Sunday, October 19, 2008

Apfel strudel? Ja wohl!

When I was growing up my German mother would make apple strudel the old fashioned way. It took 3-4 days from start to finish. It was the delicate pastry that had to be rolled and stretched daily over the course of that time. The end result was truly a work of art, both in taste and delicacy of the flaky pastry. It never lasted long in our household of six growing children. It was something I had never even thought of attempting to do . . . until now, and thanks to that wonder product from Pepperidge Farm, Puff Pastry Sheets.
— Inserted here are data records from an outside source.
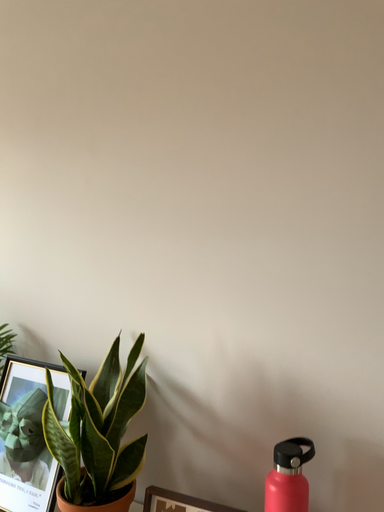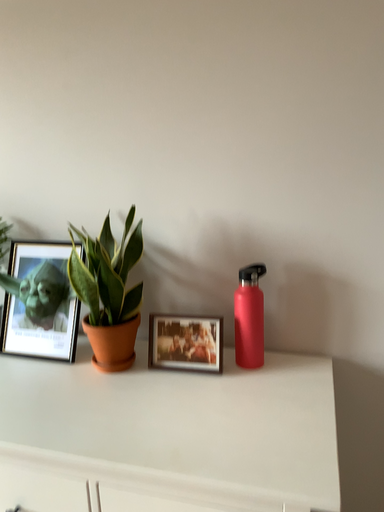
Question: Which way did the camera rotate in the video?

Choices:
 (A) rotated upward
 (B) rotated downward

Answer: (B)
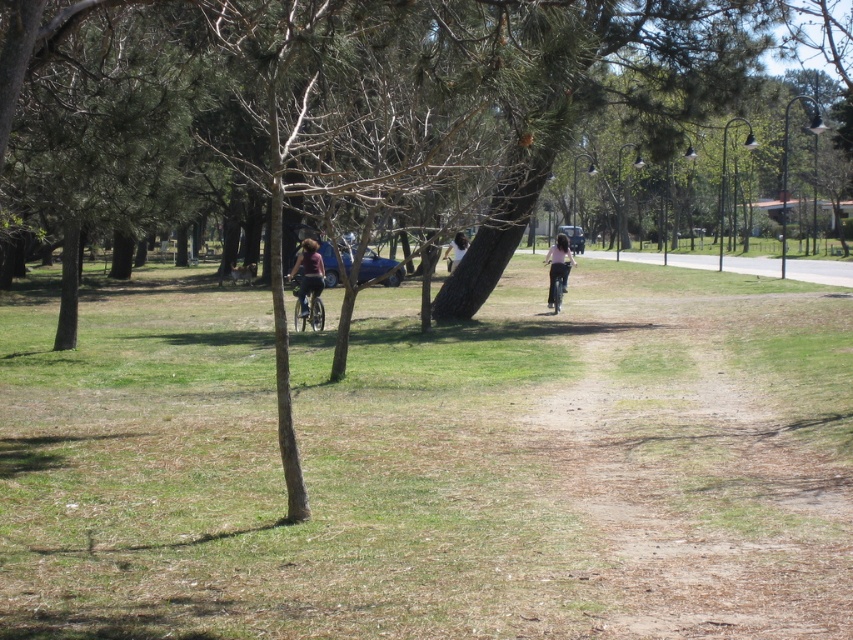
You are standing in the park and see the green grass at center and the pink fabric pants at center. Which object is located to the left when viewed from your perspective?

The green grass at center is to the left of the pink fabric pants at center.

You are a photographer setting up a shot of the park scene. You want to ensure the green grass at center and the pink fabric pants at center are both visible in your frame. Which object should you focus on to ensure both are in focus?

The green grass at center is wider than the pink fabric pants at center, so focusing on the green grass at center will ensure both are in focus.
The following recipe gives a passable apple strudel, but be sure to make it only hours before you want to serve it as it really must be served fresh and warm, preferably
with fresh whipped cream or vanilla ice cream!

Apple Strudel

1/2 of a 17.3 ounce package Pepperidge Farm Puff Pastry Sheets (1 sheet)
1 egg
1 tbsp. water
2 tbsp. granulated sugar
1 tbsp. all-purpose flour
1/4 tsp. ground cinnamon
2 large Granny Smith apples, peeled, cored and thinly sliced
2 tbsp. raisins
Confectioners' sugar (optional)

Directions

Thaw the pastry sheet at room temperature for 40 minutes or until it's easy to handle. Heat the oven to 375 F. Lightly grease a baking sheet. Beat the egg and water in a small bowl with a fork.

Stir the sugar, flour and cinnamon in a medium bowl. Add the apples and raisins and toss to coat.

Unfold the pastry sheet on a lightly floured surface. Roll the pastry sheet into a 16x12-inch rectangle. With the short side facing you, spoon the apple mixture onto the bottom half of the pastry sheet to within 1-inch of the edges. Starting at the short side closest to you, roll up like a jelly roll. Tuck the ends under to seal. Place seam-side down on the baking sheet. Brush the pastry with the egg mixture. Cut several 2-inch-long slits 2 inches apart on the top.

Bake for 35 minutes or until the pastry is golden. Cool on the baking sheet on a wire rack for 30 minutes. Sprinkle with the confectioners' sugar, if desired. Slice and serve warm.

Das hat sehr gut geschmect!

1 comment:

MacKenzie said...

I think I understand how it is rolled up but pictures would be helpful. Or we can make it when I come home for Christmas and I can take pictures then.